STATED TASK: Copy verbatim the stretch of the records below, from the line containing "name author: Aubl." through the end of the records.

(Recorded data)
▽
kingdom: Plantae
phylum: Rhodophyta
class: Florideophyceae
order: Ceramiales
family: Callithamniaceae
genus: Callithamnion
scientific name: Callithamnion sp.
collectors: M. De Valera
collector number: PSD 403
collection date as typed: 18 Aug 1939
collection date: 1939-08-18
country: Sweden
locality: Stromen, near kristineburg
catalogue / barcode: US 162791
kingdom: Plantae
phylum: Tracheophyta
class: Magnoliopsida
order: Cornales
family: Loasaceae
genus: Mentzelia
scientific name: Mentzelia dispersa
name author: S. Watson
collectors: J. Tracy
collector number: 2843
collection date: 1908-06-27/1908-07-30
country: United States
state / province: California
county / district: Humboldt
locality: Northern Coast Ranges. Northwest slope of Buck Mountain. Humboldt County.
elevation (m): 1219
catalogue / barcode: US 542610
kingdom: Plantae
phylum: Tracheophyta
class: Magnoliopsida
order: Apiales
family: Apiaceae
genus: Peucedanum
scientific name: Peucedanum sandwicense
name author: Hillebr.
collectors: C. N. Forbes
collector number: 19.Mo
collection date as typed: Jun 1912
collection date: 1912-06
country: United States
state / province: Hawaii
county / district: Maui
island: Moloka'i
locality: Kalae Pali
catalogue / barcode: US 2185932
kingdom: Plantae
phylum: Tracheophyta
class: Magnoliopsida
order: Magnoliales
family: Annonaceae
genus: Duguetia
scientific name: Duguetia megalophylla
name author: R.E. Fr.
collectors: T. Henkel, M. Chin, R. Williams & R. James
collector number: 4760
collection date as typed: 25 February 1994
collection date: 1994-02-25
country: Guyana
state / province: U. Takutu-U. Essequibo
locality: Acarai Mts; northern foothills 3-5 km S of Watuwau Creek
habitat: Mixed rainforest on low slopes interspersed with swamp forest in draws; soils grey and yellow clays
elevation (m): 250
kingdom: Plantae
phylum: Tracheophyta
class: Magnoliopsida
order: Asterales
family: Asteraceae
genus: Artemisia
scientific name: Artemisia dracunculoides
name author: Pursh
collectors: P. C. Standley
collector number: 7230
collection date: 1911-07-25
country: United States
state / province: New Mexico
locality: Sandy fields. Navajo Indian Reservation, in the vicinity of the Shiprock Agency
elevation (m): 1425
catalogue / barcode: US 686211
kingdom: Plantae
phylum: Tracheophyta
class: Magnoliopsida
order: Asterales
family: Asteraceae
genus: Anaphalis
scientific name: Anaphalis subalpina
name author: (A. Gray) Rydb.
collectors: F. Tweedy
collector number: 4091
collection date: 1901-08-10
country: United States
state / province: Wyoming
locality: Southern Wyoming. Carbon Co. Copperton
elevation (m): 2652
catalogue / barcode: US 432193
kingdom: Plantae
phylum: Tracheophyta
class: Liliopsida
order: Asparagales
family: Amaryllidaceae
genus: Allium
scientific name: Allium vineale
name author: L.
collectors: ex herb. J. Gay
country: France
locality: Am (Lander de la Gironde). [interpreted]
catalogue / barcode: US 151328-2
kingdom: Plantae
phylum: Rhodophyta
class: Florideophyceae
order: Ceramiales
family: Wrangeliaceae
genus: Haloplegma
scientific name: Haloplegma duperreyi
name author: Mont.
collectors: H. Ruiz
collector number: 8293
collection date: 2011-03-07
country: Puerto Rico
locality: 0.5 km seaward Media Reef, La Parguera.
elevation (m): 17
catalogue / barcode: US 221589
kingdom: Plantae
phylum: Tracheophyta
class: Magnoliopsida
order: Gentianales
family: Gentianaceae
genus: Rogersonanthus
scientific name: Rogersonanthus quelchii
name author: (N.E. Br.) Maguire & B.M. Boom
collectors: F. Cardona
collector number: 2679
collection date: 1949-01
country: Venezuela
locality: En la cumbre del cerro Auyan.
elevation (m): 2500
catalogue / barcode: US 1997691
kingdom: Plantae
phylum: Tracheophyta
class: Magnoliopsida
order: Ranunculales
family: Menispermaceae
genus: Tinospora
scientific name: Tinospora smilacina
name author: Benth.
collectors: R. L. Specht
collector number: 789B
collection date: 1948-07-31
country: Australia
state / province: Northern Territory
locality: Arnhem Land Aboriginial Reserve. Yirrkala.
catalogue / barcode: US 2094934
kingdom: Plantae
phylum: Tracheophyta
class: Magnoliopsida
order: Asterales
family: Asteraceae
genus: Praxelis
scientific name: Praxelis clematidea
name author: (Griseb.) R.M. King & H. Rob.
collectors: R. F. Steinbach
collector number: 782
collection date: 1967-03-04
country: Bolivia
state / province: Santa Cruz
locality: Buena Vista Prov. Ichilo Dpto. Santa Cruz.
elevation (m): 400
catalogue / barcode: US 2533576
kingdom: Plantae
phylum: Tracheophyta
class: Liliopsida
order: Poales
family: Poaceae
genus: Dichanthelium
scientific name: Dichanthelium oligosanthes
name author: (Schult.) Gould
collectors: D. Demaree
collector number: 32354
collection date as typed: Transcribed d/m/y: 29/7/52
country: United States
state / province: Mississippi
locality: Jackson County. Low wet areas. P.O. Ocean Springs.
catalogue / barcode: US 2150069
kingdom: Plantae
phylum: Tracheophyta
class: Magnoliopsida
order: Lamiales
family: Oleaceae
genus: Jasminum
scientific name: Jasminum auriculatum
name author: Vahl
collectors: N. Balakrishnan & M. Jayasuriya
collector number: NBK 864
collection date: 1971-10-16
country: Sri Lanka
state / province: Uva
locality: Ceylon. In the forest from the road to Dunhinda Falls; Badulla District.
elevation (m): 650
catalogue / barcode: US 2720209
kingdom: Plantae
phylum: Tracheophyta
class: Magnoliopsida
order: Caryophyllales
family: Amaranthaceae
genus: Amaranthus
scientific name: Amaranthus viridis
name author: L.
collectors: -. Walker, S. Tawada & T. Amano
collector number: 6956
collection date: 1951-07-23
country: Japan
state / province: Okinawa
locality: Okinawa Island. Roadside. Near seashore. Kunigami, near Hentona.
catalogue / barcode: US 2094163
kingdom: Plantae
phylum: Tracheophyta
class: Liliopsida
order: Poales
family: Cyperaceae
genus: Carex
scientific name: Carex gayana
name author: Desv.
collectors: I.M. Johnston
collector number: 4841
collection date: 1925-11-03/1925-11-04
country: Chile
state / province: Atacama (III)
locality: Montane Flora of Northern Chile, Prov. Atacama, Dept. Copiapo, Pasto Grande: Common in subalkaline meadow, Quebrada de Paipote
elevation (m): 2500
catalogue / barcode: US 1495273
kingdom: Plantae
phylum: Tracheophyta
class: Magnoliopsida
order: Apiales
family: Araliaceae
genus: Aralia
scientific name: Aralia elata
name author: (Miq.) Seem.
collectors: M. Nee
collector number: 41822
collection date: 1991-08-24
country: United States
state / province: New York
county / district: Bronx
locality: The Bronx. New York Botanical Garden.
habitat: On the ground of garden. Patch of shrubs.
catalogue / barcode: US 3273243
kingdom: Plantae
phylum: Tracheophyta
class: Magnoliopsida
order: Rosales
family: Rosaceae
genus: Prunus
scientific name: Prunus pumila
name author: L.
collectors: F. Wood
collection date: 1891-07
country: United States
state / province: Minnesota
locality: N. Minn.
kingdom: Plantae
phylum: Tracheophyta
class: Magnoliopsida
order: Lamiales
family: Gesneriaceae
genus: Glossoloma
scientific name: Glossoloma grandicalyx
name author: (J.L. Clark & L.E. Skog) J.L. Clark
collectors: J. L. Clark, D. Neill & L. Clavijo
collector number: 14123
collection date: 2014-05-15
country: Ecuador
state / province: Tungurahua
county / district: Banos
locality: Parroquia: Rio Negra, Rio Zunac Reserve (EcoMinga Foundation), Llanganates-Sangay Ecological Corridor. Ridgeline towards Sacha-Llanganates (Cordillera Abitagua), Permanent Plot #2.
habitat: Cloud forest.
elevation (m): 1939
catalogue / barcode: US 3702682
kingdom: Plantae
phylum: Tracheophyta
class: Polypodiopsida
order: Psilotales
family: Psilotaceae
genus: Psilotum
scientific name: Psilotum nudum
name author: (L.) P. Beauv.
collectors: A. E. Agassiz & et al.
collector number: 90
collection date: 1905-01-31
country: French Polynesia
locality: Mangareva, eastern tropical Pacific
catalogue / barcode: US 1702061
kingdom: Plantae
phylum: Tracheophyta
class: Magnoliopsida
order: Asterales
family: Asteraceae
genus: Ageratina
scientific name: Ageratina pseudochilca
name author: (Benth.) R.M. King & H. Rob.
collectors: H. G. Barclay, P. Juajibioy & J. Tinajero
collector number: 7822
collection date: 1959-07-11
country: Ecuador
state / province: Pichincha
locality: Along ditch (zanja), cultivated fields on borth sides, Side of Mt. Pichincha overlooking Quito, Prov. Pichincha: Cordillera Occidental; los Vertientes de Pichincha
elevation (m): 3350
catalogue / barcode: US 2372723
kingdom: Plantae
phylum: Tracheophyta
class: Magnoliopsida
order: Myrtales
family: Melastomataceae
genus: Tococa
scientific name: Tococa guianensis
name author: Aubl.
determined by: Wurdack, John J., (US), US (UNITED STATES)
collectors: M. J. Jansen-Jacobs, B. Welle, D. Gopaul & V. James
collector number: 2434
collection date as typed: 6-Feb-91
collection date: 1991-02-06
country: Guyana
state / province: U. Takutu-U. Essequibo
△
CORRECT OUTPUT:
name author: Aubl.
determined by: Wurdack, John J., (US), US (UNITED STATES)
collectors: M. J. Jansen-Jacobs, B. Welle, D. Gopaul & V. James
collector number: 2434
collection date as typed: 6-Feb-91
collection date: 1991-02-06
country: Guyana
state / province: U. Takutu-U. Essequibo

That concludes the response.